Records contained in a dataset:
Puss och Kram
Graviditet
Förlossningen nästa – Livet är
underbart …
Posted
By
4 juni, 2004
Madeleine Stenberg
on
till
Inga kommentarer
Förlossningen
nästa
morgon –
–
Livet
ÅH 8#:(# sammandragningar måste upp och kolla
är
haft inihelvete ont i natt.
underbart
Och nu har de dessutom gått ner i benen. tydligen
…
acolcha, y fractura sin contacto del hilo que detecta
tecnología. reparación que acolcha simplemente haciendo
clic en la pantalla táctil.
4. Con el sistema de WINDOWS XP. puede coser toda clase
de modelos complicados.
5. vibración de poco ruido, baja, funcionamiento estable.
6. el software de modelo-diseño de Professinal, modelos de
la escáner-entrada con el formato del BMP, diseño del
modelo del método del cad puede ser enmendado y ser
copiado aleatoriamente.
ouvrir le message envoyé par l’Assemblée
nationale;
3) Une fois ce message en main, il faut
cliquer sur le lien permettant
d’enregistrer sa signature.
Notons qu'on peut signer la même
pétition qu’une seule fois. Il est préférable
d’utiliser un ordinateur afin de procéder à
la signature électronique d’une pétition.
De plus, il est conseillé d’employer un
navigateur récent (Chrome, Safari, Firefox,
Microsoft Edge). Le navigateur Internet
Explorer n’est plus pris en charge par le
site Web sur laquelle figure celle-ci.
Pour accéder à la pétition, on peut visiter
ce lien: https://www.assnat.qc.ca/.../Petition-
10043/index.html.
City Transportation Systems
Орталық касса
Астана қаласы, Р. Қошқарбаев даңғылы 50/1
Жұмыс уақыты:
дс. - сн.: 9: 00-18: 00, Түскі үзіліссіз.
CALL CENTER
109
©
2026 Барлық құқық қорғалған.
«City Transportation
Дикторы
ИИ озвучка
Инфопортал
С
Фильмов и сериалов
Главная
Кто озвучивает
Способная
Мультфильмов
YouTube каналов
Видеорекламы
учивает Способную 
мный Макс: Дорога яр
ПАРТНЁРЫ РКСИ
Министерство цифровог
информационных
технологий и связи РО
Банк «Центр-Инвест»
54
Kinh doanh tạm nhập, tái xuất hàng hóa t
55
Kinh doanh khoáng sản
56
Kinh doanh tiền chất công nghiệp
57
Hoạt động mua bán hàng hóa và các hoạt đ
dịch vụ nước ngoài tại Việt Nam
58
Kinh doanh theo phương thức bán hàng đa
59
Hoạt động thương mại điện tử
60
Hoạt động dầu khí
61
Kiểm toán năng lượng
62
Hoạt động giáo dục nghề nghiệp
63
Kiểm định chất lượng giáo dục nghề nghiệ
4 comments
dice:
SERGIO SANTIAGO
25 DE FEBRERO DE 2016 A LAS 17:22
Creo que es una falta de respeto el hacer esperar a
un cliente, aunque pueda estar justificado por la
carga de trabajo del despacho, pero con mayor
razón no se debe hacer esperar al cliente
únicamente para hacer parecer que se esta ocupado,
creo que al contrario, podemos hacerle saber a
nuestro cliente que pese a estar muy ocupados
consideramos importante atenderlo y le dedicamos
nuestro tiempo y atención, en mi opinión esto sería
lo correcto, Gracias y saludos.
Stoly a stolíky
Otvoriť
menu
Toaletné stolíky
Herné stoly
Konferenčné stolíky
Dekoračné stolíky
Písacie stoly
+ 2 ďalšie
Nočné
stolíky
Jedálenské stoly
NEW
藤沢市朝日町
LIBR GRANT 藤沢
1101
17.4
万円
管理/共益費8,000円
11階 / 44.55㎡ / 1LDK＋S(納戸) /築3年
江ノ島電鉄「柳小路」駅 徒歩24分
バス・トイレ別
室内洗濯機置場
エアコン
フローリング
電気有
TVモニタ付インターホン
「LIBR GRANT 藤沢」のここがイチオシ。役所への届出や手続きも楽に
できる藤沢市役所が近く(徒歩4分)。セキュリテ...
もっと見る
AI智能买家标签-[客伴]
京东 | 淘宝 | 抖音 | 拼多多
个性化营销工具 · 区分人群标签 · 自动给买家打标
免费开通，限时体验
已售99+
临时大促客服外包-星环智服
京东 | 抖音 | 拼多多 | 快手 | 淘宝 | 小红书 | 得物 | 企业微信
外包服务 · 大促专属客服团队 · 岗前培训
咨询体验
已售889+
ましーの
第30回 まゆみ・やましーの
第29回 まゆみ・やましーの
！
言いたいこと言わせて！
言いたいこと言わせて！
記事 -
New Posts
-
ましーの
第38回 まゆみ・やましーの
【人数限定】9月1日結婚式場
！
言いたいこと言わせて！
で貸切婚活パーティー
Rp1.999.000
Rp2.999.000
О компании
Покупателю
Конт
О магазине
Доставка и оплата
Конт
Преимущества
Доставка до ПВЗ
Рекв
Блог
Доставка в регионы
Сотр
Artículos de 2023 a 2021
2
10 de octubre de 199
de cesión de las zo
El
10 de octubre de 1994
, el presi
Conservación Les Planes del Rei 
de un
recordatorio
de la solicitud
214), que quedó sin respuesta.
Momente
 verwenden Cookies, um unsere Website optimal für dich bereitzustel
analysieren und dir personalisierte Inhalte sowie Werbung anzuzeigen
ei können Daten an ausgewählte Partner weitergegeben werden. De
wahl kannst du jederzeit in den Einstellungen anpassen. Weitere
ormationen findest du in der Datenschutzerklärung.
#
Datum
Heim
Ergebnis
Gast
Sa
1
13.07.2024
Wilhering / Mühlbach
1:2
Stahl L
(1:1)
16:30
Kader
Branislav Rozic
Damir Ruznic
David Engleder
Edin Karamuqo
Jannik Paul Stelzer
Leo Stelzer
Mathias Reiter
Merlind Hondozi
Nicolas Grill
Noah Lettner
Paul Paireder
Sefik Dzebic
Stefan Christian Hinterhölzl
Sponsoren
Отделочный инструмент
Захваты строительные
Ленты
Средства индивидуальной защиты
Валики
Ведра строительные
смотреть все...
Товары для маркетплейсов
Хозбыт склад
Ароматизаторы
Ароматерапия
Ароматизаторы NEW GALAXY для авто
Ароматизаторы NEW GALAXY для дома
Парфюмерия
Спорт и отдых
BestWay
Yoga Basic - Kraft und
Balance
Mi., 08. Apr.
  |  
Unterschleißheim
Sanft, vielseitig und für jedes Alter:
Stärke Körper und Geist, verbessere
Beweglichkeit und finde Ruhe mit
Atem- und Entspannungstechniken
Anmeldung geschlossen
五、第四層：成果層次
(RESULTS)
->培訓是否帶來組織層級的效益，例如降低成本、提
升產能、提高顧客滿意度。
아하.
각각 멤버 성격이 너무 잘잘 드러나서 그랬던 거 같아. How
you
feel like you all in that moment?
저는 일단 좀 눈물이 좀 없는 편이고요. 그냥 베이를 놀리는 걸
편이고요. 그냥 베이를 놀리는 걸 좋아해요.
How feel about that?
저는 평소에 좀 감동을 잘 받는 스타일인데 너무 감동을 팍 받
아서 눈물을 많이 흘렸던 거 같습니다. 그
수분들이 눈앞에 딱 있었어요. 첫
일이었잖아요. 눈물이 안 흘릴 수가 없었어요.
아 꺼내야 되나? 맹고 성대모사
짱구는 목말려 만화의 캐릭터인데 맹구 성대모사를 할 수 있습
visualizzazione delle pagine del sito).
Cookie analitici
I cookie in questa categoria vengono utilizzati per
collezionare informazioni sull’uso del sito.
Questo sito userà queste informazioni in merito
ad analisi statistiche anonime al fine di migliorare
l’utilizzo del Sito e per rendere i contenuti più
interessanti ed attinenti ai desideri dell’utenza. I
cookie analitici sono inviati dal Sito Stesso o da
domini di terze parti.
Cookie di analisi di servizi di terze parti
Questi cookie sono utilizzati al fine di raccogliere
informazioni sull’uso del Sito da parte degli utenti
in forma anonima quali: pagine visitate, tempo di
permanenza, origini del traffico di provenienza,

**Aim of the task:**
Repeat, exactly as they stand above, the lines from the line with "nuestro tiempo y" to the line with "京东 | 淘宝 | 抖音 | 拼多多", both lines included.

**Result:**
nuestro tiempo y atención, en mi opinión esto sería
lo correcto, Gracias y saludos.
Stoly a stolíky
Otvoriť
menu
Toaletné stolíky
Herné stoly
Konferenčné stolíky
Dekoračné stolíky
Písacie stoly
+ 2 ďalšie
Nočné
stolíky
Jedálenské stoly
NEW
藤沢市朝日町
LIBR GRANT 藤沢
1101
17.4
万円
管理/共益費8,000円
11階 / 44.55㎡ / 1LDK＋S(納戸) /築3年
江ノ島電鉄「柳小路」駅 徒歩24分
バス・トイレ別
室内洗濯機置場
エアコン
フローリング
電気有
TVモニタ付インターホン
「LIBR GRANT 藤沢」のここがイチオシ。役所への届出や手続きも楽に
できる藤沢市役所が近く(徒歩4分)。セキュリテ...
もっと見る
AI智能买家标签-[客伴]
京东 | 淘宝 | 抖音 | 拼多多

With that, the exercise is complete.